Saturday, November 10, 2007

Applause for Roger Deakins

I think we're living in the "good-cinema times" again.

Great movies are being released. Not just acceptable movies, which fill some sort of yearly quota, and are recognized by critics and audiences merely for rising above some low standard of mediocrity. No; rather, what we're getting are ambitious movies, borderline-visionary movies, works which strive to be remembered for more than six months. One gets the idea that, perhaps, directors are finally trying to measure up to their forefathers of the 1960's and 1970's. Finally, we're getting epoch-making films.

Behind two of these such films is Roger Deakins, a cinematographer who has previously lent his art to movies like Sid and Nancy, The Village, A Beautiful Mind, and The Man Who Wasn't There. Not all of these, granted, are superb. But, alas, he's not in charge of making them good; he just has to make them look good. And he's rather successful on that end.
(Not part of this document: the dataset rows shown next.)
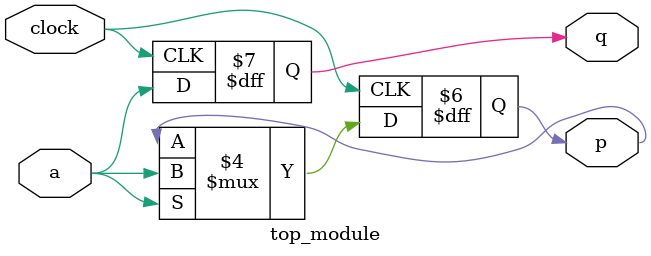
<source format=sv>
module top_module (
    input clock,
    input a, 
    output reg p,
    output reg q
);

always @(negedge clock) begin
    q <= a;
end

always @(posedge clock) begin
    if (a) begin
        p <= a;
    end
    else begin
        p <= p;
    end
end

endmodule

</source>
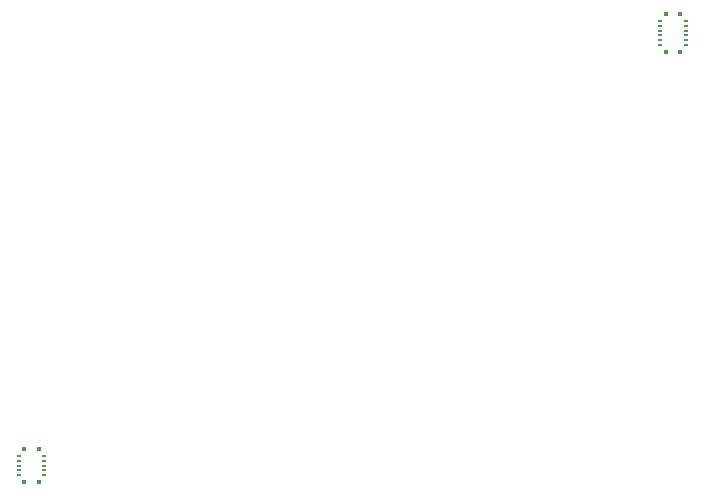
<source format=gbr>
%TF.GenerationSoftware,KiCad,Pcbnew,8.0.5*%
%TF.CreationDate,2025-02-13T07:49:46+01:00*%
%TF.ProjectId,flexpcb,666c6578-7063-4622-9e6b-696361645f70,rev?*%
%TF.SameCoordinates,Original*%
%TF.FileFunction,Paste,Top*%
%TF.FilePolarity,Positive*%
%FSLAX46Y46*%
G04 Gerber Fmt 4.6, Leading zero omitted, Abs format (unit mm)*
G04 Created by KiCad (PCBNEW 8.0.5) date 2025-02-13 07:49:46*
%MOMM*%
%LPD*%
G01*
G04 APERTURE LIST*
%ADD10R,0.350000X0.240000*%
%ADD11R,0.420000X0.300000*%
G04 APERTURE END LIST*
D10*
%TO.C,J2*%
X194140000Y-77660000D03*
X191990000Y-77660000D03*
X194140000Y-77260000D03*
X191990000Y-77260000D03*
X194140000Y-76860000D03*
X191990000Y-76860000D03*
X194140000Y-76460000D03*
X191990000Y-76460000D03*
X194140000Y-76060000D03*
X191990000Y-76060000D03*
X194140000Y-75660000D03*
X191990000Y-75660000D03*
D11*
X193695000Y-78290000D03*
X192435000Y-78290000D03*
X193695000Y-75030000D03*
X192435000Y-75030000D03*
%TD*%
D10*
%TO.C,J1*%
X137680000Y-114070000D03*
X137680000Y-113670000D03*
X137680000Y-113270000D03*
X137680000Y-112870000D03*
X137680000Y-112470000D03*
X139830000Y-114070000D03*
X139830000Y-113670000D03*
X139830000Y-113270000D03*
X139830000Y-112870000D03*
X139830000Y-112470000D03*
D11*
X138125000Y-114700000D03*
X138125000Y-111840000D03*
X139385000Y-114700000D03*
X139385000Y-111840000D03*
%TD*%
M02*

</source>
In my opinion, however, it's this year that's he's done his best work. Not only are The Assassination of Jesse James by the Coward Robert Ford and No Country for Old Men, the best films, in general, that's he's ever been involved in; they are also, probably, the most gorgeous ones in his career as well.

Jesse James takes place in the fields, and in the swaying grass and grain of the Old West. No Country is more about the desert of Texas, and the arid expanses of the Mexican-American border. Occasionally, we venture into the nighttime streets of uneventful towns.

In both cases, what we get, visually, are panoramic, natural vistas, and characters who are not so much consumed by their surroundings, as they are fused into it. This is different from, say, Kurosawa's Dersu Uzala, where the Siberian Wilderness devours those who step into it. Through Deakins's lens, nature is not a violent force, but something more gentle. What we remember, from Deakins's scenes, is the caress of wind; the white specks of snow hitting Brad Pitt in the face and the distant shadow of a lumbering cloud crawling to the horizon.

When night arrives, Deakins inundates the frame with deep blacks and streaks of light, yellow and white. There is total darkness, and there are also hints of brightness. The streetlights filter through the open space where the key-hole should be; the candle-light shines inside a wooden house; the moon light illuminates the hill or the tree-lined path covered in snow. In a way, it's no wonder this is the same cinematographer who provided such striking black-and-white images for The Man Who Wasn't There; this is a man who loves his shadows. He makes you feel the dark; you can still see enough to make out where the characters are supposed to be standing, but you never see so much that you can possibly forget that it's after hours.

As for the daylight sequences, there is a certain glow to Deakins's visuals. His canvas seems covered in that pale, weak sunlight that arrives at six in the afternoon on a summer day, an hour before sunset. It's this glow, this muted lighting present throughout Jesse James and No Country, that gives each film its distinct melancholic aroma. And that's fitting. Because these are incessantly melancholy films.